Until then, he measures his gas obsessively. He’s learning to fix his brakes and motor mounts himself so he can save money on repairs. Driving used to be his escape, but these days it feels more like a trap.
“Instead of a passion, it became a curse,” he said. “I’m doing everything in my car, 24/7. This is getting smaller and smaller, and then I can’t breathe.”
As the fall semester began, Rosales was steeling himself for another school year in his car. Then, Mendez delivered a bit of news that changed everything: Rosales had been accepted into a bridge housing program, paid for by the school and operated by a local nonprofit.

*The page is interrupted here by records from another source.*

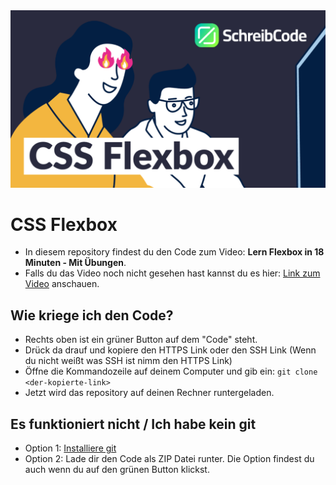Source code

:<img src="https://github.com/SchreibCode/css-flexbox-video/blob/main/img/css-flexbox.png" alt="Youtube Thumbnail"/>

# CSS Flexbox

-   In diesem repository findest du den Code zum Video: **Lern Flexbox in 18 Minuten - Mit Übungen**.
-   Falls du das Video noch nicht gesehen hast kannst du es hier:
    [Link zum Video](https://www.youtube.com/watch?v=VUCFWWdjl2M) anschauen.

## Wie kriege ich den Code?

-   Rechts oben ist ein grüner Button auf dem "Code" steht.
-   Drück da drauf und kopiere den HTTPS Link oder den SSH Link (Wenn du nicht weißt was SSH ist nimm den HTTPS Link)
-   Öffne die Kommandozeile auf deinem Computer und gib ein: `git clone <der-kopierte-link>`
-   Jetzt wird das repository auf deinen Rechner runtergeladen.

## Es funktioniert nicht / Ich habe kein git

-   Option 1: [Installiere git](https://www.atlassian.com/de/git/tutorials/install-git)
-   Option 2: Lade dir den Code als ZIP Datei runter. Die Option findest du auch wenn du auf den grünen Button klickst.

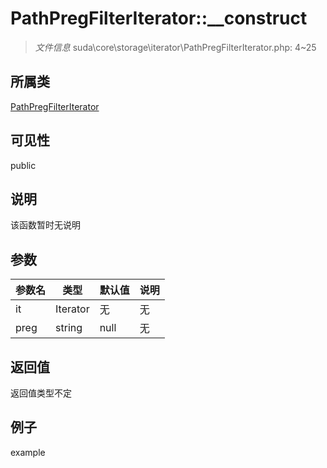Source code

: # PathPregFilterIterator::__construct

> *文件信息* suda\core\storage\iterator\PathPregFilterIterator.php: 4~25
## 所属类 

[PathPregFilterIterator](../PathPregFilterIterator.md)

## 可见性

  public  
## 说明

该函数暂时无说明

## 参数

| 参数名 | 类型 | 默认值 | 说明 |
|--------|-----|-------|-------|
| it |  Iterator | 无 | 无 |
| preg |  string | null | 无 |

## 返回值
返回值类型不定

## 例子

example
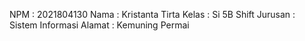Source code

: NPM   : 2021804130
Nama  : Kristanta Tirta
Kelas : Si 5B Shift
Jurusan : Sistem Informasi
Alamat : Kemuning Permai
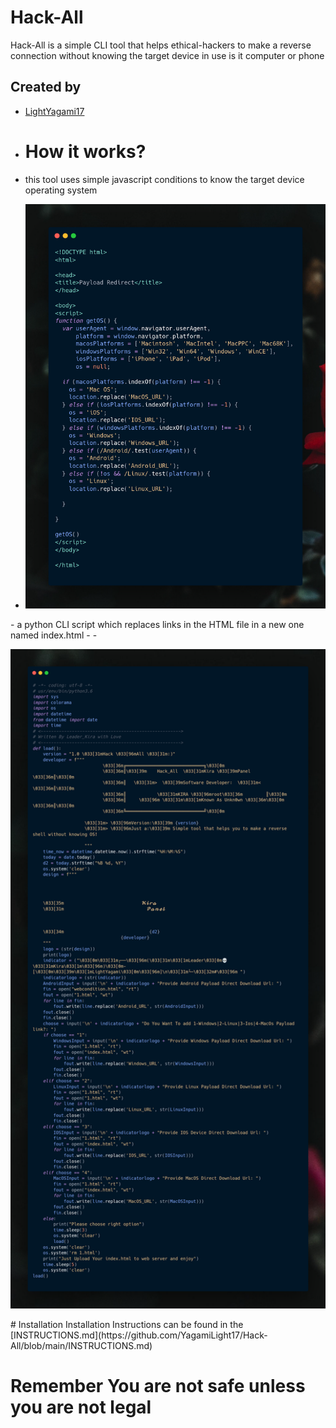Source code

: # Hack-All
Hack-All is a simple CLI tool that helps ethical-hackers to make a reverse connection without knowing the target device in use is it computer or phone
## Created by 
- [LightYagami17](https://github.com/YagamiLight17)
- # How it works?
- this tool uses simple javascript conditions to know the target device operating system
- <p align="center">

  <img width="800" src="https://github.com/YagamiLight17/Hack-All/raw/main/html.png">

</p>
- a python CLI script which replaces links in the HTML file in a new one named index.html
- - <p align="center">

  <img width="800" src="https://github.com/YagamiLight17/Hack-All/raw/main/python.png">

</p>
# Installation
Installation Instructions can be found in the [INSTRUCTIONS.md](https://github.com/YagamiLight17/Hack-All/blob/main/INSTRUCTIONS.md)

   
# Remember You are not safe unless you are not legal
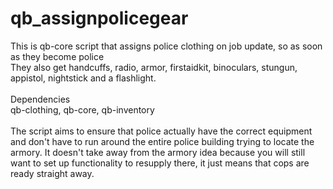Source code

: # qb_assignpolicegear

This is qb-core script that assigns police clothing on job update, so as soon as they become police<br>
They also get handcuffs, radio, armor, firstaidkit, binoculars, stungun, appistol, nightstick and a flashlight.
<br><br>
Dependencies <br>
qb-clothing, qb-core, qb-inventory
<br><br>
The script aims to ensure that police actually have the correct equipment and don't have to run around the entire police building trying to locate the armory. It doesn't take away from the armory idea because you will still want to set up functionality to resupply there, it just means that cops are ready straight away.
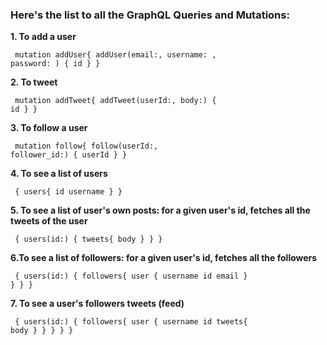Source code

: <b><h3>Here's the list to all the GraphQL Queries and Mutations:</h3></b>

<b>1. To add a user</b>

<code> mutation addUser{
  addUser(email:<String>, username: <String>, password: <String>) {
  id
  }
  } </code>

<b>2. To tweet</b>

<code> mutation addTweet{
  addTweet(userId:<Integer>, body:<String>) {
    id
  }
} </code>

<b>3. To follow a user</b>

<code> mutation follow{
  follow(userId:<Integer>, follower_id:<Integer>) {
    userId 
  }
} </code>

<b>4. To see a list of users</b>

<code> {
  users{
    id username
  }
} </code>


<b>5. To see a list of user's own posts:
for a given user's id, fetches all the tweets of the user</b>

<code> {
  users(id:<Integer>) {
    tweets{
      body
    }
  }
} </code>

<b>6.To see a list of followers:
for a given user's id, fetches all the followers</b>

<code> {
  users(id:<Integer>) {
    followers{
      user {
        username id email
      }
    }
  }
} </code>

<b>7. To see a user's followers tweets (feed)</b>

<code> {
  users(id:<Integer>) {
    followers{
      user {
        username id
        tweets{
          body
        }
      }
    }
  }
} </code>





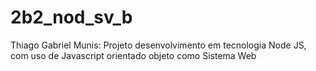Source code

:# 2b2_nod_sv_b
Thiago Gabriel Munis: Projeto desenvolvimento em tecnologia Node JS, com uso de Javascript orientado objeto como Sistema Web
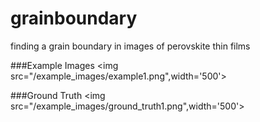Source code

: # grainboundary
finding a grain boundary in images of perovskite thin films


###Example Images
<img src="/example_images/example1.png",width='500'>

###Ground Truth
<img src="/example_images/ground_truth1.png",width='500'>

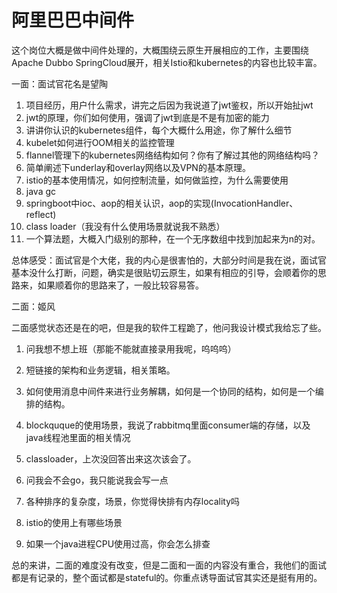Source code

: # 阿里巴巴中间件

这个岗位大概是做中间件处理的，大概围绕云原生开展相应的工作，主要围绕Apache Dubbo SpringCloud展开，相关Istio和kubernetes的内容也比较丰富。

一面：面试官花名是望陶

1. 项目经历，用户什么需求，讲完之后因为我说道了jwt鉴权，所以开始扯jwt
2. jwt的原理，你们如何使用，强调了jwt到底是不是有加密的能力
3. 讲讲你认识的kubernetes组件，每个大概什么用途，你了解什么细节
4. kubelet如何进行OOM相关的监控管理
5. flannel管理下的kubernetes网络结构如何？你有了解过其他的网络结构吗？
6. 简单阐述下underlay和overlay网络以及VPN的基本原理。
7. istio的基本使用情况，如何控制流量，如何做监控，为什么需要使用
8. java gc
9. springboot中ioc、aop的相关认识，aop的实现(InvocationHandler、reflect)
10. class loader（我没有什么使用场景就说我不熟悉）
11. 一个算法题，大概入门级别的那种，在一个无序数组中找到加起来为n的对。

总体感受：面试官是个大佬，我的内心是很害怕的，大部分时间是我在说，面试官基本没什么打断，问题，确实是很贴切云原生，如果有相应的引导，会顺着你的思路来，如果顺着你的思路来了，一般比较容易答。

二面：姬风

二面感觉状态还是在的吧，但是我的软件工程跪了，他问我设计模式我给忘了些。

1. 问我想不想上班（那能不能就直接录用我呢，呜呜呜）

2. 短链接的架构和业务逻辑，相关策略。

1. 如何使用消息中间件来进行业务解耦，如何是一个协同的结构，如何是一个编排的结构。
2. blockquque的使用场景，我说了rabbitmq里面consumer端的存储，以及java线程池里面的相关情况
3. classloader，上次没回答出来这次该会了。
4. 问我会不会go，我只能说我会写一点
5. 各种排序的复杂度，场景，你觉得快排有内存locality吗
6. istio的使用上有哪些场景
7. 如果一个java进程CPU使用过高，你会怎么排查

总的来讲，二面的难度没有改变，但是二面和一面的内容没有重合，我他们的面试都是有记录的，整个面试都是stateful的。你重点诱导面试官其实还是挺有用的。

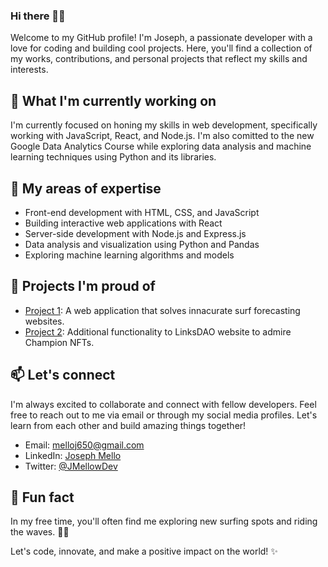 ### Hi there 🤙🏻

Welcome to my GitHub profile! I'm Joseph, a passionate developer with a love for coding and building cool projects. Here, you'll find a collection of my works, contributions, and personal projects that reflect my skills and interests.

## 🔭 What I'm currently working on

I'm currently focused on honing my skills in web development, specifically working with JavaScript, React, and Node.js. I'm also comitted to the new Google Data Analytics Course while exploring data analysis and machine learning techniques using Python and its libraries.

## 🌱 My areas of expertise

- Front-end development with HTML, CSS, and JavaScript
- Building interactive web applications with React
- Server-side development with Node.js and Express.js
- Data analysis and visualization using Python and Pandas
- Exploring machine learning algorithms and models

## 🚀 Projects I'm proud of

- [Project 1](https://github.com/MelloJ650/RateMySurf): A web application that solves innacurate surf forecasting websites.
- [Project 2](https://github.com/MelloJ650/LinksDapp): Additional functionality to LinksDAO website to admire Champion NFTs.

## 📫 Let's connect

I'm always excited to collaborate and connect with fellow developers. Feel free to reach out to me via email or through my social media profiles. Let's learn from each other and build amazing things together!

- Email: [melloj650@gmail.com](mailto:your-melloj650@gmail.com)
- LinkedIn: [Joseph Mello](https://www.linkedin.com/in/josephmellocs/)
- Twitter: [@JMellowDev](https://twitter.com/JMellowDev)

## 🌟 Fun fact

In my free time, you'll often find me exploring new surfing spots and riding the waves. 🏄‍♂️

Let's code, innovate, and make a positive impact on the world! ✨

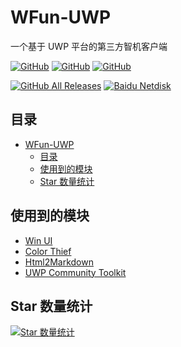 # WFun-UWP
一个基于 UWP 平台的第三方智机客户端

<a href="https://github.com/wherewhere/WFun-UWP/blob/master/LICENSE"><img alt="GitHub" src="https://img.shields.io/github/license/wherewhere/WFun-UWP.svg?label=License&style=flat-square"></a>
<a href="https://github.com/wherewhere/WFun-UWP/issues"><img alt="GitHub" src="https://img.shields.io/github/issues/wherewhere/WFun-UWP.svg?label=Issues&style=flat-square"></a>
<a href="https://github.com/wherewhere/WFun-UWP/stargazers"><img alt="GitHub" src="https://img.shields.io/github/stars/wherewhere/WFun-UWP.svg?label=Stars&style=flat-square"></a>

<a href="https://github.com/wherewhere/WFun-UWP/releases/latest"><img alt="GitHub All Releases" src="https://img.shields.io/github/downloads/wherewhere/WFun-UWP/total.svg?label=DOWNLOAD&logo=github&style=for-the-badge"></a>
<a href="https://www.microsoft.com/store/productId/9NBFN3KXM0XB"><img alt="Baidu Netdisk" src="https://img.shields.io/badge/download-%e4%b8%8b%e8%bd%bd-magenta.svg?label=Microsoft Store&logo=Microsoft&style=for-the-badge&color=11a2f8"></a>
## 目录
- [WFun-UWP](#wfun-uwp)
  - [目录](#目录)
  - [使用到的模块](#使用到的模块)
  - [Star 数量统计](#star-数量统计)

## 使用到的模块
- [Win UI](https://github.com/microsoft/microsoft-ui-xaml "Win UI")
- [Color Thief](https://github.com/KSemenenko/ColorThief)
- [Html2Markdown](https://github.com/baynezy/Html2Markdown)
- [UWP Community Toolkit](https://github.com/Microsoft/UWPCommunityToolkit)

## Star 数量统计
[![Star 数量统计](https://starchart.cc/wherewhere/WFun-UWP.svg)](https://starchart.cc/wherewhere/WFun-UWP "Star 数量统计")
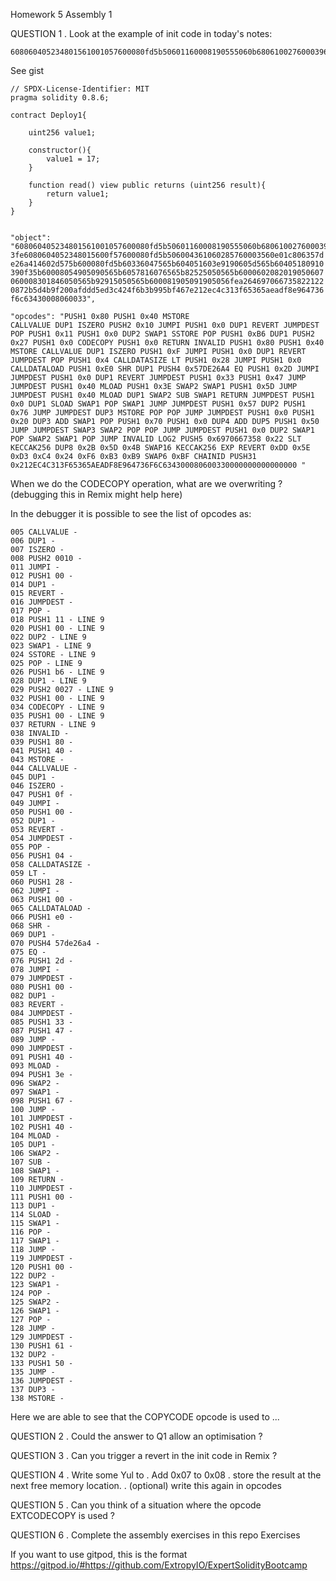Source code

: Homework 5
Assembly 1

QUESTION 1
. Look at the example of init code in today's notes:

    608060405234801561001057600080fd5b50601160008190555060b6806100276000396000f3fe

See gist

    // SPDX-License-Identifier: MIT
    pragma solidity 0.8.6;

    contract Deploy1{

        uint256 value1;

        constructor(){
            value1 = 17;
        }

        function read() view public returns (uint256 result){
            return value1;
        }
    }


    "object": "608060405234801561001057600080fd5b50601160008190555060b6806100276000396000f
    3fe6080604052348015600f57600080fd5b506004361060285760003560e01c806357d
    e26a414602d575b600080fd5b60336047565b604051603e9190605d565b60405180910
    390f35b60008054905090565b6057816076565b82525050565b6000602082019050607
    060008301846050565b92915050565b600081905091905056fea264697066735822122
    0872b5d4b9f200afddd5ed3c424f6b3b995bf467e212ec4c313f65365aeadf8e964736
    f6c63430008060033",

    "opcodes": "PUSH1 0x80 PUSH1 0x40 MSTORE
    CALLVALUE DUP1 ISZERO PUSH2 0x10 JUMPI PUSH1 0x0 DUP1 REVERT JUMPDEST
    POP PUSH1 0x11 PUSH1 0x0 DUP2 SWAP1 SSTORE POP PUSH1 0xB6 DUP1 PUSH2
    0x27 PUSH1 0x0 CODECOPY PUSH1 0x0 RETURN INVALID PUSH1 0x80 PUSH1 0x40
    MSTORE CALLVALUE DUP1 ISZERO PUSH1 0xF JUMPI PUSH1 0x0 DUP1 REVERT
    JUMPDEST POP PUSH1 0x4 CALLDATASIZE LT PUSH1 0x28 JUMPI PUSH1 0x0
    CALLDATALOAD PUSH1 0xE0 SHR DUP1 PUSH4 0x57DE26A4 EQ PUSH1 0x2D JUMPI
    JUMPDEST PUSH1 0x0 DUP1 REVERT JUMPDEST PUSH1 0x33 PUSH1 0x47 JUMP
    JUMPDEST PUSH1 0x40 MLOAD PUSH1 0x3E SWAP2 SWAP1 PUSH1 0x5D JUMP
    JUMPDEST PUSH1 0x40 MLOAD DUP1 SWAP2 SUB SWAP1 RETURN JUMPDEST PUSH1
    0x0 DUP1 SLOAD SWAP1 POP SWAP1 JUMP JUMPDEST PUSH1 0x57 DUP2 PUSH1
    0x76 JUMP JUMPDEST DUP3 MSTORE POP POP JUMP JUMPDEST PUSH1 0x0 PUSH1
    0x20 DUP3 ADD SWAP1 POP PUSH1 0x70 PUSH1 0x0 DUP4 ADD DUP5 PUSH1 0x50
    JUMP JUMPDEST SWAP3 SWAP2 POP POP JUMP JUMPDEST PUSH1 0x0 DUP2 SWAP1
    POP SWAP2 SWAP1 POP JUMP INVALID LOG2 PUSH5 0x6970667358 0x22 SLT
    KECCAK256 DUP8 0x2B 0x5D 0x4B SWAP16 KECCAK256 EXP REVERT 0xDD 0x5E
    0xD3 0xC4 0x24 0xF6 0xB3 0xB9 SWAP6 0xBF CHAINID PUSH31
    0x212EC4C313F65365AEADF8E964736F6C634300080600330000000000000000 "

When we do the CODECOPY operation, what are we
overwriting ?
(debugging this in Remix might help here)

In the debugger it is possible to see the list of opcodes as:

    005 CALLVALUE -
    006 DUP1 -
    007 ISZERO -
    008 PUSH2 0010 -
    011 JUMPI -
    012 PUSH1 00 -
    014 DUP1 -
    015 REVERT -
    016 JUMPDEST -
    017 POP -
    018 PUSH1 11 - LINE 9
    020 PUSH1 00 - LINE 9
    022 DUP2 - LINE 9
    023 SWAP1 - LINE 9
    024 SSTORE - LINE 9
    025 POP - LINE 9
    026 PUSH1 b6 - LINE 9
    028 DUP1 - LINE 9
    029 PUSH2 0027 - LINE 9
    032 PUSH1 00 - LINE 9
    034 CODECOPY - LINE 9
    035 PUSH1 00 - LINE 9
    037 RETURN - LINE 9
    038 INVALID -
    039 PUSH1 80 -
    041 PUSH1 40 -
    043 MSTORE -
    044 CALLVALUE -
    045 DUP1 -
    046 ISZERO -
    047 PUSH1 0f -
    049 JUMPI -
    050 PUSH1 00 -
    052 DUP1 -
    053 REVERT -
    054 JUMPDEST -
    055 POP -
    056 PUSH1 04 -
    058 CALLDATASIZE -
    059 LT -
    060 PUSH1 28 -
    062 JUMPI -
    063 PUSH1 00 -
    065 CALLDATALOAD -
    066 PUSH1 e0 -
    068 SHR -
    069 DUP1 -
    070 PUSH4 57de26a4 -
    075 EQ -
    076 PUSH1 2d -
    078 JUMPI -
    079 JUMPDEST -
    080 PUSH1 00 -
    082 DUP1 -
    083 REVERT -
    084 JUMPDEST -
    085 PUSH1 33 -
    087 PUSH1 47 -
    089 JUMP -
    090 JUMPDEST -
    091 PUSH1 40 -
    093 MLOAD -
    094 PUSH1 3e -
    096 SWAP2 -
    097 SWAP1 -
    098 PUSH1 67 -
    100 JUMP -
    101 JUMPDEST -
    102 PUSH1 40 -
    104 MLOAD -
    105 DUP1 -
    106 SWAP2 -
    107 SUB -
    108 SWAP1 -
    109 RETURN -
    110 JUMPDEST -
    111 PUSH1 00 -
    113 DUP1 -
    114 SLOAD -
    115 SWAP1 -
    116 POP -
    117 SWAP1 -
    118 JUMP -
    119 JUMPDEST -
    120 PUSH1 00 -
    122 DUP2 -
    123 SWAP1 -
    124 POP -
    125 SWAP2 -
    126 SWAP1 -
    127 POP -
    128 JUMP -
    129 JUMPDEST -
    130 PUSH1 61 -
    132 DUP2 -
    133 PUSH1 50 -
    135 JUMP -
    136 JUMPDEST -
    137 DUP3 -
    138 MSTORE -

Here we are able to see that the COPYCODE opcode is used to ...

QUESTION 2
. Could the answer to Q1 allow an optimisation ?

QUESTION 3
. Can you trigger a revert in the init code in Remix ?

QUESTION 4
. Write some Yul to
. Add 0x07 to 0x08
. store the result at the next free memory location.
. (optional) write this again in opcodes

QUESTION 5
. Can you think of a situation where the opcode
EXTCODECOPY is used ?

QUESTION 6
. Complete the assembly exercises in this repo
Exercises

If you want to use gitpod, this is the format
https://gitpod.io/#https://github.com/ExtropyIO/ExpertSolidityBootcamp
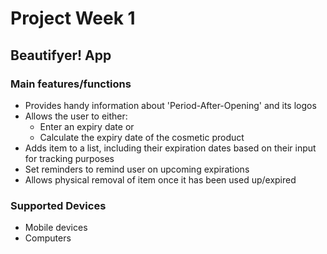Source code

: # Project Week 1

## Beautifyer! App

### Main features/functions
- Provides handy information about 'Period-After-Opening' and its logos
- Allows the user to either:
  - Enter an expiry date or 
  - Calculate the expiry date of the cosmetic product
- Adds item to a list, including their expiration dates based on their input for tracking purposes
- Set reminders to remind user on upcoming expirations
- Allows physical removal of item once it has been used up/expired

### Supported Devices
- Mobile devices
- Computers

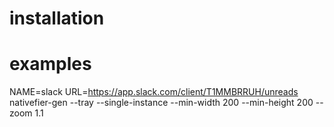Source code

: # installation



# examples

NAME=slack URL=https://app.slack.com/client/T1MMBRRUH/unreads nativefier-gen --tray --single-instance --min-width 200 --min-height 200 --zoom 1.1
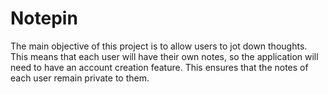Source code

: # Notepin

The main objective of this project is to allow users to jot down thoughts. This means that each user will have their own notes, so the application will need to have an account creation feature. This ensures that the notes of each user remain private to them.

He could move into a shared room in a shared house in early September. He didn’t believe it. The staff at the nonprofit, Jovenes, would teach him about saving, help him put away what he made from a new internship and eventually move into a place of his own. It was more than he even dared to imagine when he signed up for the safe parking program.
The last few days in his car were a blur. He kept expecting to wake up and learn it was all a dream or a joke. Then, on a Wednesday, between classes, he drove out to the duplex, about 20 minutes from campus. Juan Castelan, a Jovenes program coordinator, met him there, explained the rules and handed Rosales a pair of house keys.
That evening, after anatomy lab, he got in his car and drove north, away from the safe lot, toward his new house. When he arrived, he walked upstairs and eased open the door to his room. He was drained, but he was home. Outside, parked on the street, his gold Lexus sat empty.